As described above, according to the present embodiment, it is possible to replace the refrigerating machine oil in the compressor with that for the alternative refrigerant. Further, by performing the refrigerating machine oil recovery operation before replacing the refrigerating machine oil, old refrigerating machine oil can be reduced as much as possible.

In the above-described embodiment, an air conditioner having one indoor unit for one outdoor unit has been described as a refrigerating device. However, the present invention provides a plurality of units for one outdoor unit. It can be used for all refrigeration systems of the type that compresses refrigerant such as an air conditioner having an indoor unit or a refrigerator.

[0033]

According to the present invention, by providing means for changing the data in the storage device of the refrigerator according to the refrigerant used, normal control can be performed even when a different refrigerant is charged.

[Brief description of the drawings]

FIG. 1 is a block diagram of an air conditioner according to an embodiment of the present invention.

FIG. 2 is a system diagram of a refrigeration cycle of the air conditioner according to the embodiment of the present invention.

FIG. 3 is a temperature distribution diagram of the outdoor heat exchanger.

FIG. 4 is a time chart during an oil return operation.

FIG. 5 is a control circuit diagram of an air conditioner according to another embodiment of the present invention.

FIG. 6 is a system diagram of a refrigeration cycle of an air conditioner according to another embodiment of the present invention.

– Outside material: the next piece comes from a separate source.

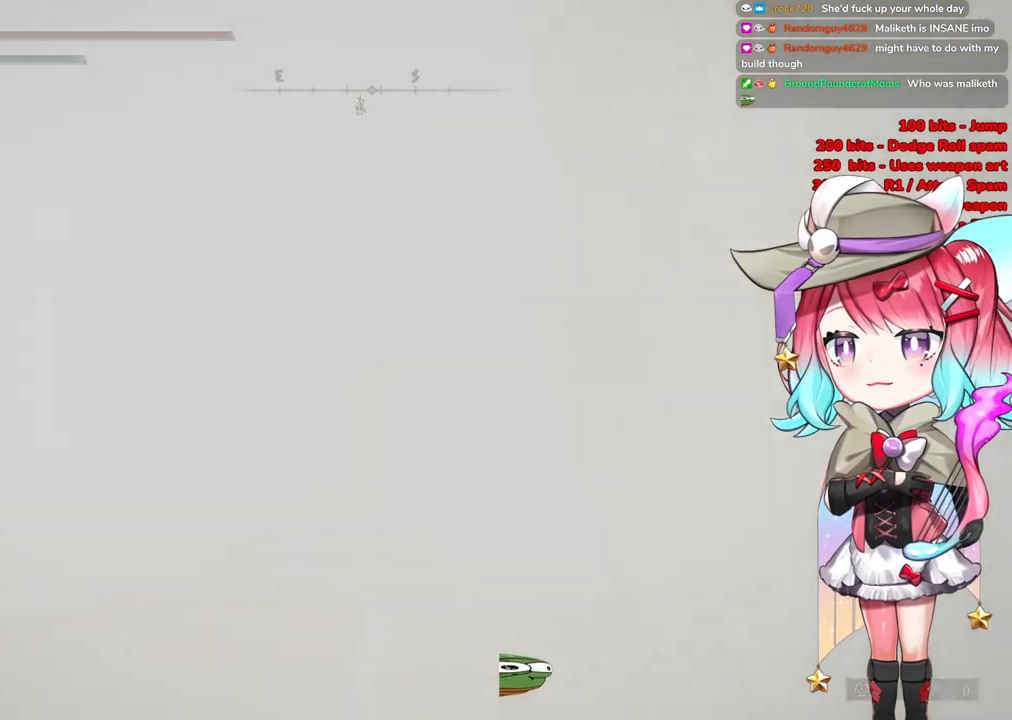
{"buttons": [], "left_stick": "up", "right_stick": "center", "events": []}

FIG. 7 is a time chart during an oil recovery operation.

[Explanation of symbols]

DESCRIPTION OF SYMBOLS 1 ... Outdoor controller, 3 ... Compressor, 5 ... Four-way valve, 9 ... Expansion valve, 10 ... Discharge refrigerant temperature detector, 11 ... Outdoor heat exchanger temperature detector, 12 ... Suction refrigerant temperature detector, 14 ... Storage device changeover switch, 15: first storage device, 16: second storage device, 17: indoor controller.

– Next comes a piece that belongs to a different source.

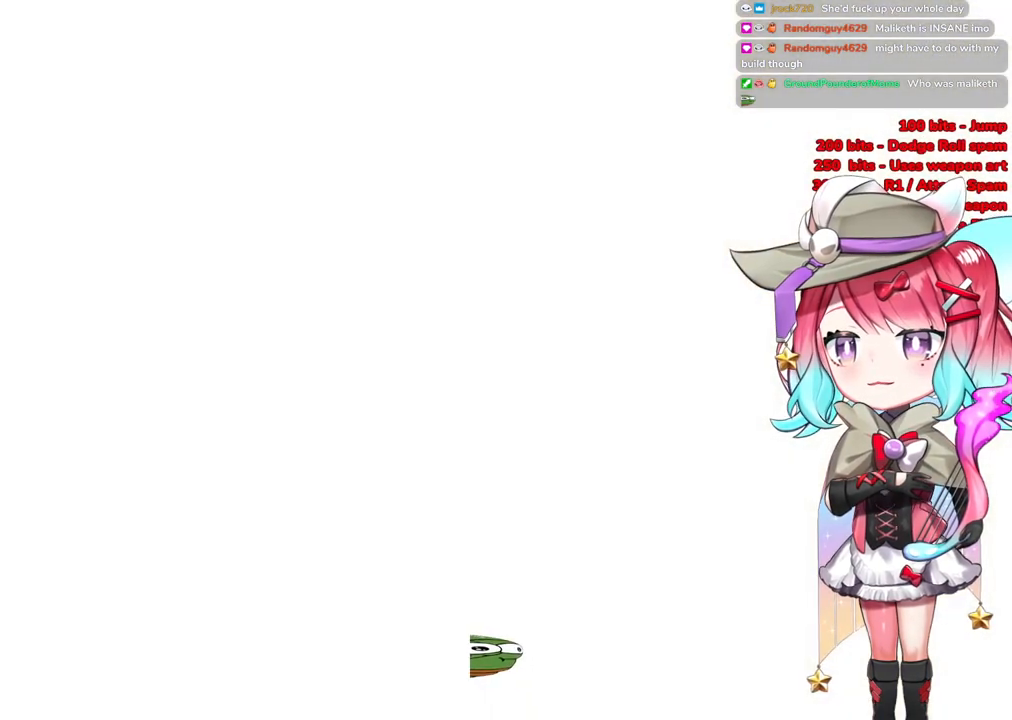
{"buttons": [], "left_stick": "up", "right_stick": "center", "events": []}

──────────────────────────────────────────────────続 き Continued on the front page (72) Inventor Kensaku Oguni 502 Kandate-cho, Tsuchiura-shi, Ibaraki Pref. Machinery Research Laboratory, Hitachi, Ltd. In-house (56) References JP-A-62-228839 (JP, A) JP-A-1-256765 (JP, A) JP-A-3-168566 (JP, A) JP-A-63-311061 (JP, A) (58) Field surveyed (Int. Cl. ⁷ , DB name) F25B 1/00

Claims (2)

(57) [Claims] 1. A compressor, a condenser, an expansion valve, and an evaporator are connected .
Refrigeration cycle consisting of
A service valve that can charge and discharge refrigerant into the
In refrigeration system including a detector for detecting each part of the operating conditions in the freezing cycle, and a controller that performs the operation of the refrigeration cycle signal and on the basis of the data stored in the storage device from the detector, the This cold storage
Data corresponding to multiple refrigerants that can be enclosed in the freeze cycle
And from these data, the refrigeration cycle
Means for selecting data used for operation . 2. A refrigeration cycle constituted by connecting a compressor, a condenser, an expansion valve, and an evaporator; a service valve capable of charging and discharging a refrigerant into the refrigeration cycle; A refrigerating apparatus comprising: a detector that detects a discharge temperature of refrigerant to be discharged; and a controller that adjusts an opening degree of the expansion valve based on a signal from the detector and data stored in a storage device. Means for storing data corresponding to a plurality of refrigerants that can be sealed in the refrigeration cycle in the storage device, and selecting data used for adjusting the degree of opening of the expansion valve from the data. Refrigeration equipment.